А с внутренней стороны дома номер семь, куда не то что люди, солнце не заглядывает – "та самая", обитая ржавым железом дверь. А за дверью – преисподняя… Душная, зловонная темнота и ужас, ужас, ужас…
Полина собралась с духом и завернула за угол мрачного дома. Уговорила себя только издали взглянуть на дверь в преисподнюю, но неведомая сила поманила, повела…
Вот она, выщербленная лестница… Семь ступенек в "Тот" подвал… Вот она "та" темнота, "та" тишина, " то" удушье…
Ноги Полины снова подкосились. Она схватилась за осклизлую стену… От омерзения воспрянула духом, резко развернулась и, вихляя на каблуках, побежала на трамвайную остановку.
"Никогда, никогда больше ноги моей здесь не будет". – Барабанило сердце в тесной для него груди.
– Будь ты проклят, негодяй! – Яростно прошептала Каравайникова себе под нос и плюхнулась в пластмассовое сиденье.
Сзади сильная рука стиснула плечо Полины.
– Ты чо, бочку катишь, коза? А ну, кошелка,
Хорошо, двери трамвая еще не схлопнулись. Полина рванулась из рук хама и пулей вылетела из вагона…
До метро шла пешком, уговаривая сердце сбросить бешеные обороты. Остановка была пуста. В десяти метрах от остановки, у дверей ресторана, двое стриженых парней что-то требовали от раскрашенных проституток. Ночные бабочки угрожали парням. Какой-то сутенер Радик должен был с минуты на минуту нарисоваться в ресторане и тогда парням поотрывают "бошки".
Окончательно чувство безопасности вернулось к Полине, когда она прошмыгнула в пустой вагон, и гремучий трамвай тронулся. Водителем вагона была молоденькая девица. Лихачка. Высекая колесами снопы искр, вагон завизжал на крутом повороте и помчал охотницу к дому. А дома ее ждала большая кружка крепкого, горячего кофе со сливками.
Полина проехала свою остановку. Спохватилась. Помахала перед глазами, словно мошек отгоняла. Она так резко вскочила с сиденья, что стоявший рядом пьянющий мужик отшатнулся и повалился на колени пожилой даме с огромным букетом черных бархатных роз. Дама охнула, но не стала блажить. Отодвинулась к окну, погрузила тонкий острый носик в букет и без остатка ушла в свои ощущения, не досягаемая для хамства. Руки Полины так тряслись, что, открывая замок квартиры, она надломила ключ. Раздевшись в прихожей донога, словно боясь занести какую-то заразу, Полина скользнула в ванную, открыла краны на всю мощь.

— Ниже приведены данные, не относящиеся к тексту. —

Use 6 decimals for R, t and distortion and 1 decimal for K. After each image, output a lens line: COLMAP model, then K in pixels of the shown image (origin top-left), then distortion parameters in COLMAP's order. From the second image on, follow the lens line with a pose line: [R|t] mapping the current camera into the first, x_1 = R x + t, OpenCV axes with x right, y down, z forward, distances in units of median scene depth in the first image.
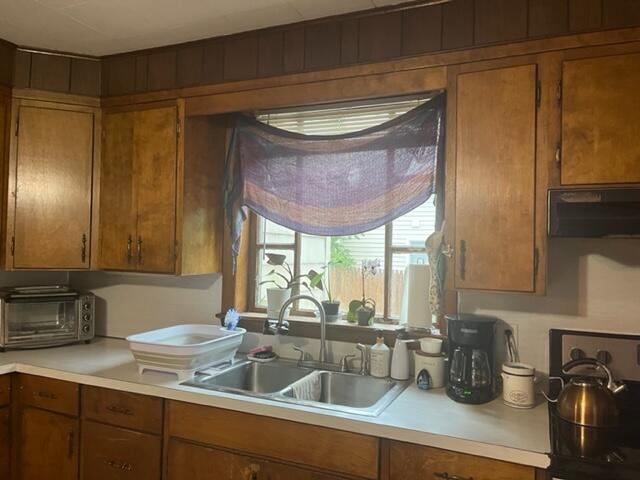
lens RADIAL K [[480.1, 0, 323.8], [0, 480.1, 239.4], [0, 0, 1]] dist [0.057814, -0.077969]
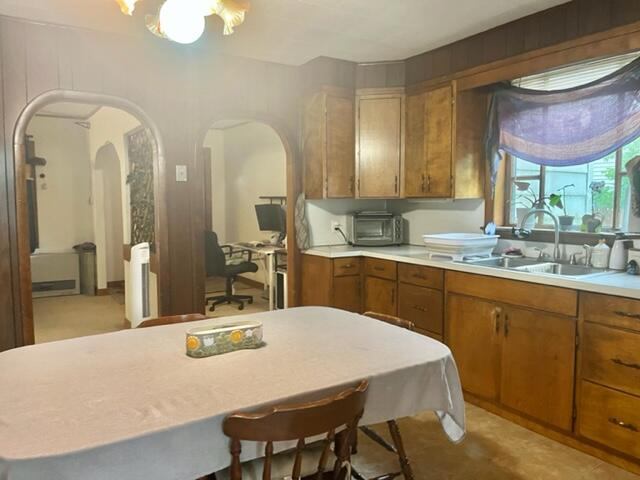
lens RADIAL K [[480.1, 0, 324.8], [0, 480.1, 238.2], [0, 0, 1]] dist [0.057814, -0.077969]
pose [[0.834962, 0.018795, -0.549987, 0.228446], [0.031382, 0.996164, 0.081685, 0.070135], [0.549412, -0.085463, 0.831169, -0.571476]]
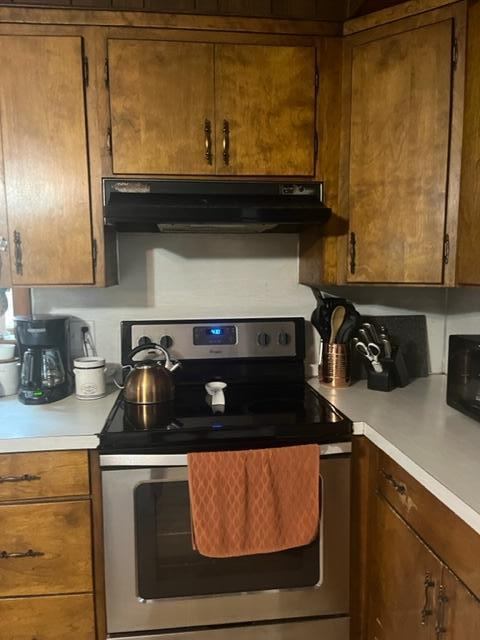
lens RADIAL K [[480.1, 0, 237.9], [0, 480.1, 328.6], [0, 0, 1]] dist [0.057814, -0.077969]
pose [[0.859497, -0.090872, 0.502998, 0.147903], [0.016009, 0.988373, 0.151204, 0.044149], [-0.510890, -0.121907, 0.850958, -0.005769]]
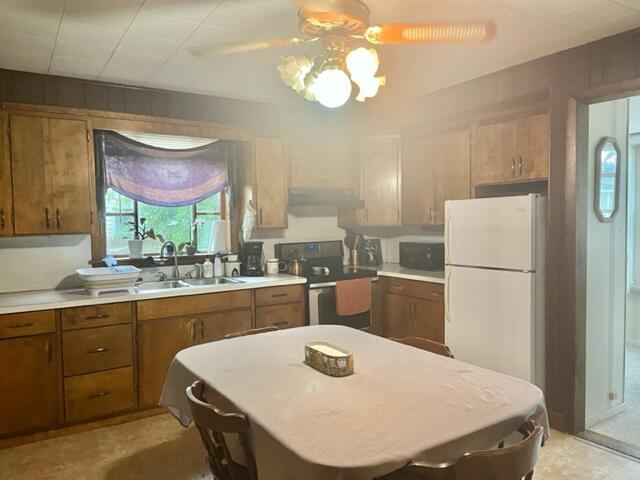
lens RADIAL K [[480.1, 0, 321.0], [0, 480.1, 239.4], [0, 0, 1]] dist [0.057814, -0.077969]
pose [[0.559946, -0.069689, 0.825593, -1.311736], [0.014224, 0.997118, 0.074520, -0.014363], [-0.828407, -0.029984, 0.559323, -0.506972]]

Горячая вода еле сочилась из душа. Сотрясаясь от нервного озноба, Полина смотрела, как наполняется ванна, и не без иронии отмечала, что во второй раз пережитый в подвале страх был заметно слабее. Страх уже подчинялся ее воле. Лишь на короткое время поколебал страх ее решимость отомстить мерзавцу. Само собой, она все равно будет бояться того нечистого. Будет бояться, и готовить свою месть.

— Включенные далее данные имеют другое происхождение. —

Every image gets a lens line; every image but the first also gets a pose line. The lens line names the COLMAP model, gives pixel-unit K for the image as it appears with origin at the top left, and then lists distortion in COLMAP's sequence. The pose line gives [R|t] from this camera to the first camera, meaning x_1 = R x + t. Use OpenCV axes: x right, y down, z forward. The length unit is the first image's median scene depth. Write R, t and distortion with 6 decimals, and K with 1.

Согревшись в горячей ванне, замочив для внеплановой стирки ветровку, блузку, джинсы и нижнее белье, Полина снова позвонила Фаддей Капитоновичу. Хотелось рассказать какая она смелая, но экстрасенс повел разговор совсем в другом русле.

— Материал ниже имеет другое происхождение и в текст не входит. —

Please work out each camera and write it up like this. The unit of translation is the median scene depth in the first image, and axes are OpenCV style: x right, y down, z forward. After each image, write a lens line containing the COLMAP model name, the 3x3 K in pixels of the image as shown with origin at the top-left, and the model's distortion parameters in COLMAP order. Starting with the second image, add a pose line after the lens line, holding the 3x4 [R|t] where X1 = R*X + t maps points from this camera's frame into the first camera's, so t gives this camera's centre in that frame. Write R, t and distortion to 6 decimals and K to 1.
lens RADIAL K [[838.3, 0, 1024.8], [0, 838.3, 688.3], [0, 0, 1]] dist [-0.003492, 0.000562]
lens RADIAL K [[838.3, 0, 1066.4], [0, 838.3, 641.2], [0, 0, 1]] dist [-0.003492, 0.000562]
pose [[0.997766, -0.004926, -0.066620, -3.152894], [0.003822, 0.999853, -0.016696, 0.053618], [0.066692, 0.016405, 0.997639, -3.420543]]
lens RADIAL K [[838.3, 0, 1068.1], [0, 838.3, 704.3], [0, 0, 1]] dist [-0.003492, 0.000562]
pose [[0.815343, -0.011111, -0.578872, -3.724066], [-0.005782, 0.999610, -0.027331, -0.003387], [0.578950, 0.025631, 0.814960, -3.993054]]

– Полина!? Наконец-то! У меня же нет вашего телефона. Перерыл все свои записные книжки, – нет и все тут, ни домашнего, ни служебного. А ведь был… Я хорошо помню, что был… Сижу, как прикованный, у телефона, жду, жду. Где вы пропадали целые сутки?
"Боже, как это редко бывает, что о тебе кто-то беспокоится. Как это приятно". – Подумала Каравайникова.
– Вы не поверите, но я приступила к осуществлению своего плана Возмездия. – Не без вызова сообщила Полина.
– Голубушка, да вы с ума сошли! Расскажите же, наконец, немедленно расскажите, кого же вы собрались отправить на тот свет. И за что?
– Я… Поздно меня останавливать… – Прерывисто выдохнула Каравайникова в трубку. – Я, правда, боролась с собой. Ей богу, я долго боролась с ненавистью. Но никто не захотел мне помочь. Даже вы не пожелали выслушать меня… А я так нуждалась в ваших советах. Но теперь поздно. Это какое-то наваждение. Я не свихнулась, нет… Но мне постоянно хочется плакать… И жаловаться, и жаловаться на эту проклятую жизнь, которая одних превращает в негодяев, а других вынуждает стать убийцей негодяев. Нет больше моих сил… Меня раздирают противоречия. Душа ненавидит во мне жажду мести, а сердце все настойчивее жаждет крови. И нет больше слез, чтобы выплакаться.